DALLAS MAKERS PUSHED TO MONITOR CONTRACTORS

Byline: Joanna Ramey

WASHINGTON--The Labor Department's garment industry watchdogs are putting more pressure on Dallas apparel makers to commit to federal monitoring programs and make sure their contractors are complying with wage laws, much like those established in California for three years.
"They are not going willingly," said Bruce Cranford, the southwest regional garment coordinator for Labor's Wage and Hour Division.
Frustrated by what Cranford said are contractors' widespread use of home sewers and underpayment of workers, agency officials are ready to use their ultimate weapon against repeat offenders: going to court to halt "hot goods" apparel shipments produced in violation of labor laws.

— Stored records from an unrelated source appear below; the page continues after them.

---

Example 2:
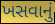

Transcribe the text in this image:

ખસવાનું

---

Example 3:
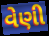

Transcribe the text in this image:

વેણી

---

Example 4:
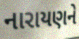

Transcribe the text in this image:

નારાયણને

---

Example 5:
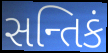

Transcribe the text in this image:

સન્તિકંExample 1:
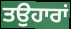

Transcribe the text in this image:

ਤਉਹਾਰਾਂ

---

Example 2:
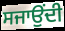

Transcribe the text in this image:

ਸਜਾਉਂਦੀ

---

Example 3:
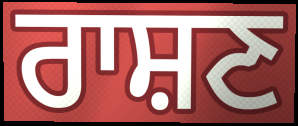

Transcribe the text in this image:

ਰਾਸ਼ਣ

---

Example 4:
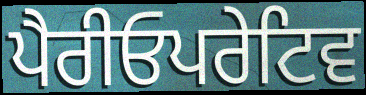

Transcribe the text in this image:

ਪੈਰੀਓਪਰੇਟਿਵ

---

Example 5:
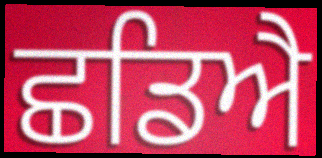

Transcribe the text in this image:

ਛਡਿਐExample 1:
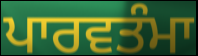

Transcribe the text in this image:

ਪਾਰਵਤੰਮਾ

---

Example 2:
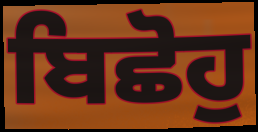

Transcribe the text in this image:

ਬਿਛੋਹੁ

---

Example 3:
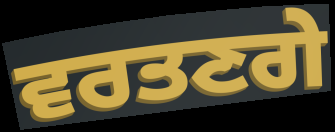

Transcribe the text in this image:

ਵਰਤਣਗੇ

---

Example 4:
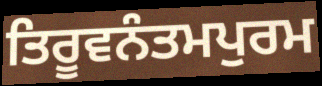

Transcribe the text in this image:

ਤਿਰੂਵਨੰਤਮਪੁਰਮ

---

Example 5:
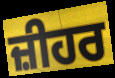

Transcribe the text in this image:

ਜ਼ੀਹਰ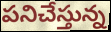
పనిచేస్తున్న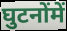
घुटनोंमें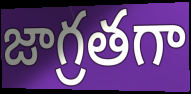
జాగ్రతగాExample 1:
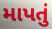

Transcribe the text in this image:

માપતું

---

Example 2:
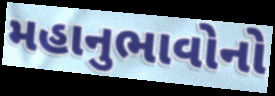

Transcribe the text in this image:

મહાનુભાવોનો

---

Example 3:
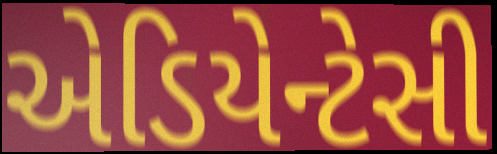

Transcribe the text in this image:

એડિયેન્ટેસી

After almost two years of cajoling manufacturers, the agency has only been able to persuade four firms to commit to the monitoring program, which requires a maker to sign an agreement with the U.S. detailing how they should administer the plan. This includes periodic interviews with workers and reviews of time cards. The participating firms are Treage Ltd., maker of the Ann Tobias line of high-end women's sportswear sold in specialty stores, and private label women's apparel manufacturers Jones of Dallas, Rod Roberts and JLT Inc. Treage was the latest to sign, with the Labor Department announcing the agreement on June 22.

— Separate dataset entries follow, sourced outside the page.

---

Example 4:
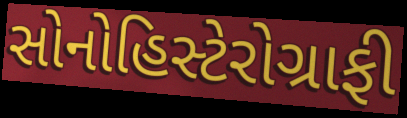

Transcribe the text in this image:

સોનોહિસ્ટેરોગ્રાફી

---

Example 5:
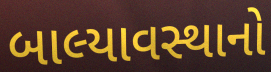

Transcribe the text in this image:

બાલ્યાવસ્થાનો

About a dozen others have been notified at least once that their contractors are either illegally employing home sewers or not paying the federal minimum wage or overtime, Cranford said. Eight of these have been told of multiple contractor violations. All have declined to enter into the federal monitoring program, assuring investigators they would embark on one of their own.
"At some point it becomes a question of good faith," Cranford said. "We're not necessarily opposed to them developing their own plans as long as they work. After the fifth or 10th time a contractor is caught, and we notify manufacturers they have been shipping hot goods, there comes a point where we have no other alternative but to litigate."
Under this specter of increased pressure, Cranford said the agency is in talks with three manufacturers about signing up for the federal monitoring program, known as the long form. He said he can't explain the widespread reluctance of Dallas manufacturers to enter into the program. Those who sign the long form and follow its terms are less likely to have their goods detained if a contractor is found in violation of labor laws, he said.
"Unless the violations are really egregious we're not going to litigate. We'll work with manufacturers one on one," Cranford said. "We view the long form as not being adversarial. We view it as a partnership."
"Signing the long form seems to be a sticking point. It is something relatively new here," he said. "They seem to think it's not their place to tell a contractor how to run their business. We're telling manufacturers they own the goods they send to contractors and when their contractors are found in violation, there is a distinct probability manufacturers will receive and ship hot goods again. These are not isolated instances. They are repeat problems."
Dallas apparel makers queried for comment, including Jerell, H&IA Fashions, Byn-Mar and Focus Apparel, did not return telephone calls. The apparel makers who have committed to the federal monitoring programs either declined comment for attribution or did not return calls.
One manufacturer said there was no other option but to sign on.
"This is just like taxes. I don't want to do it. It costs money. It slows down production. They got my attention very quickly because I don't want to take the chance that any of my goods will be confiscated," said the manufacturer.
The manufacturer further noted fears that contractor prices would increase because of being forced to pay legal wages haven't surfaced. "I think competition with Mexico has had more of an impact on small operations in Dallas than this program."
Another participating manufacturer, though, said the monitoring program would force small firms to close because of added costs. The official also noted the difficulty in keeping tabs on contractors. "I can't be there 24 hours a day," he said.
The Dallas apparel industry, which is largely focused on women's sportswear, is much smaller in scope and has smaller companies than in Los Angeles and San Francisco, where the agency has been primarily focusing its garment enforcement. The largest Dallas manufacturers, of which there are about five, have sales of no more than $50 million to $60 million, compared to upward of $200 million for several California makers, according to Cranford. Most Dallas manufacturers have sales well under $10 million.
Apparel contracting is also different in Dallas, remaining largely tied to illegal home sewing operations, Cranford said. Home sewers cropped up in the Eighties to meet demand created by manufacturers shutting down production because of rising costs.
Before the agency decided to leverage manufacturers' influence over contractors, Labor investigators in Dallas took the tack of cracking down on contractors. The agency's goal of creating an above-board contracting industry never took hold. In fact, home sewing has become even more difficult to detect as unscrupulous contractors seek out seamstresses in the outlying Dallas suburbs, or as far away as Oklahoma or Arkansas, who are willing to pick up and deliver orders at their own expense, Cranford said.